Best practice playbook expanded to include clear comms, safe harbor clauses, and disclosure embargoes
The Forum of Incident Response and Security Teams (FIRST) has released updated guidelines to assist and simplify multi-party, coordinated vulnerability disclosure.
FIRST is an international confederation of incident response teams that tasks itself with promoting security best practices and maintaining the widely-used CVSS scoring system.
Previous vulnerability disclosure guidelines released by the non-profit have been mainly focused on relationships between two parties: the stakeholder (vendor or organization) and the bug finder.
However, as software development becomes more complex and connected to supply chains, coordinated vulnerability disclosure practices need to evolve, explained Art Manion, vulnerability analysis technical manager at CERT Coordination Center.
Multi-party vulnerability disclosure
A new set of guidelines has been produced by FIRST, in collaboration with the National Telecommunications and Information Administration (NTIA).
The document is aimed at anyone involved in multi-party vulnerability disclosures – from security researchers to incident response teams.
The updated advice (version 1.1) was unveiled earlier this month to address shortcomings in how multiple parties should engage and cooperate during the security vulnerability disclosure process.
“Factors such as a vibrant open source development community, the proliferation of bug bounty programs, [and] increasing supply chain complexity… are just a few of the complications,” the report reads.
“Examples such as Heartbleed highlight these coordination and disclosure challenges.”
The Heartbleed bug, a serious flaw in OpenSSL, was first disclosed in 2014. At the time of exposure, around 17% – approximately 500,000 – of certified secure web servers were thought to be vulnerable.
“This document is a collection of best current practices that consider more complex and typical real-life scenarios that extend past a single researcher reporting a vulnerability to a single company,” the report adds.
The document includes strong suggestions on how to implement best practices, policy, and processes for coordinated vulnerability disclosure.
It differs from ISO standards that are usually written for one group – vendors – focusing on bilateral disclosure.
Instead, it provides “practical guidance” for all possible stakeholders within the supply chain.
Serge Droz, FIRST chair, told The Daily Swig: “There is effectively no deviation. The FIRST document gives more actionable guidance and detail than the ISO standard, and both documents are in harmony with each other.
“Version 1 of the document briefly introduced the roles and responsibilities of all parties involved in the discourse process and then discussed examples.
“The updated version adds more conceptional information and spells out the best current practices. In essence it implements the lessons learned since the inception of the first version.
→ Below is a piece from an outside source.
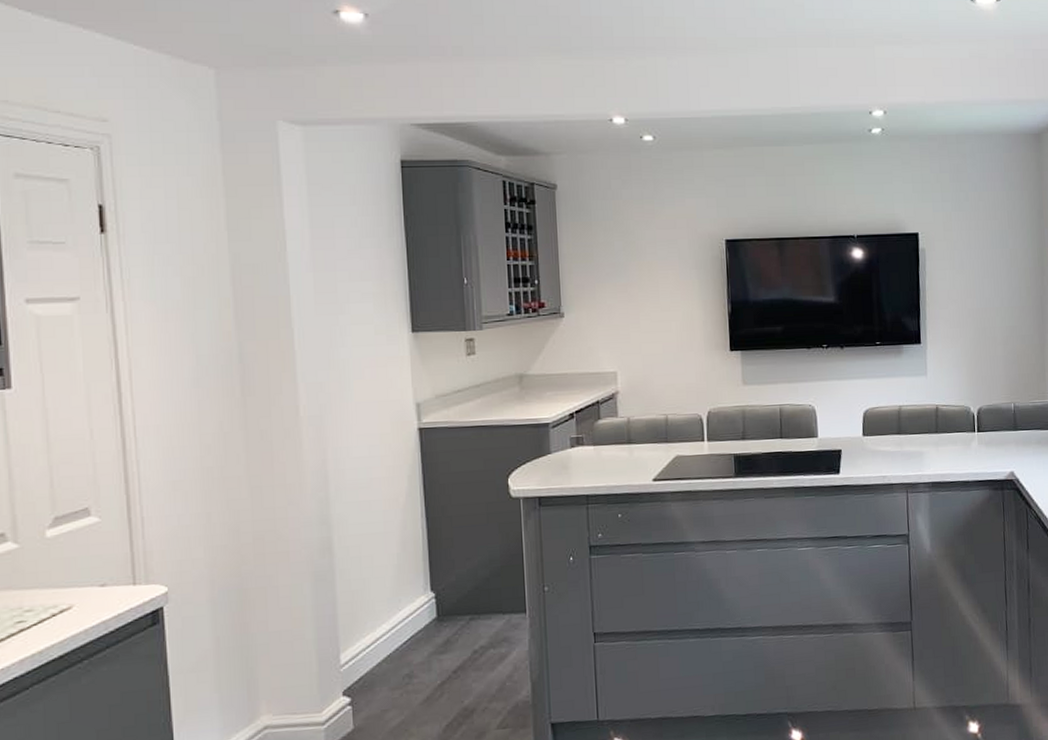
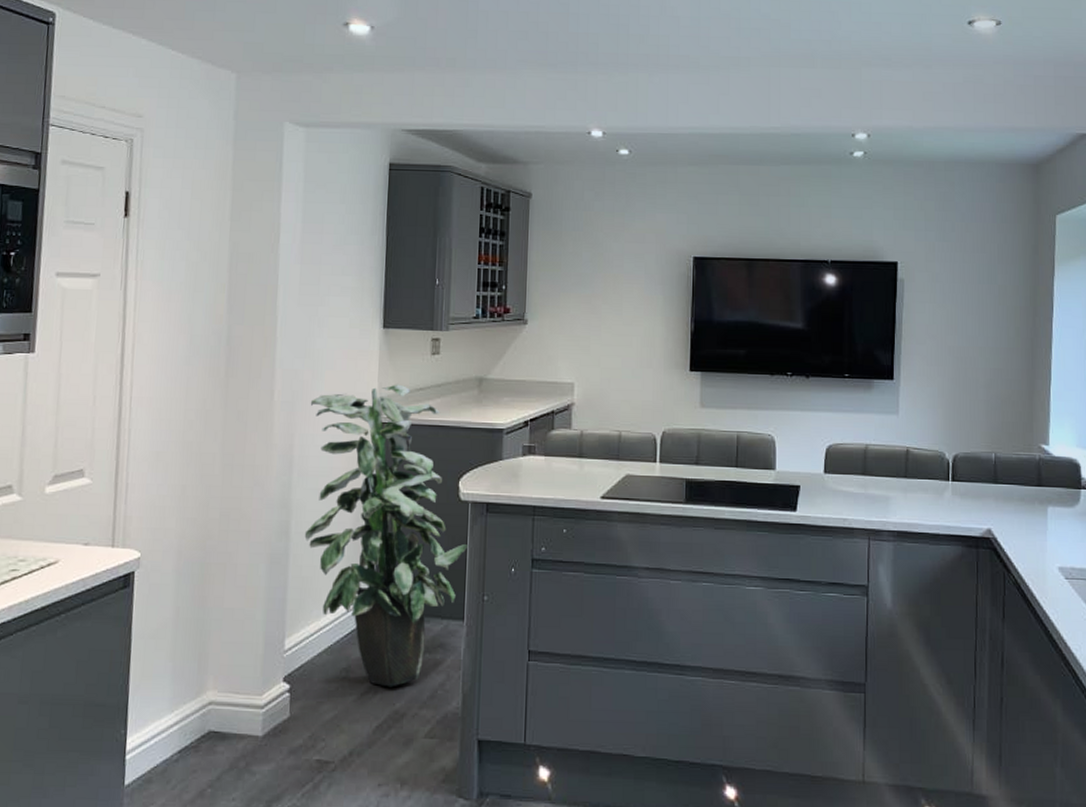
indoor plant: none [340,388,524,687] -> present [304,384,469,687]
“Ultimately these guidelines should help people in the field to react better,” added Droz.
Timelines and thresholds
Recommendations include establishing strong relationships between stakeholders and researchers, by publishing “actionable public vulnerability coordination and disclosure policies and expectations, including timelines and thresholds for disclosure”.
While a large proportion of the security community adheres to a 90-day disclosure timeline, perhaps most notably observed by Google’s Project Zero, FIRST does not recommend a set timeline for remediation, instead encouraging an embargo period.
Other suggestions include maintaining clear and consistent communications between a vendor, vulnerability finder, and other parties both prior to and after discovery.
“Vendors should provide currently accepted contact mechanisms, such as security@ email addresses and ‘slash security’ (/security) web pages,” the document reads.
It continues: “All parties should provide information to help other stakeholders assess severity, priority, and risk associated with vulnerabilities. The CVSS is one such option.”
Stakeholder roles and communication paths (Image credit: First.org)
Stakeholders should build and maintain trust, for example by launching bug bounty programs or promising safe harbor, and should avoid escalation to any extent – including legal action.
They should also respond quickly to security disclosures, and should appoint a co-ordinator, if appropriate, to “provide additional technical, impact, and scope analysis to researchers, vendors, and other stakeholders, particularly when there is disagreement”.
Multiple co-ordinators can be appointed if needed, though one should be named “lead co-ordinator” to minimize confusion.
The document also includes use cases that set out how to appropriately deal with a multi-party security disclosure, from best to worst case scenarios.
So far, Droz notes, the feedback has been extremely positive from vendors who deal with such issues on a regular basis.
He added: “I am proud that FIRST was able to bring these stakeholders together to work on this very important document.”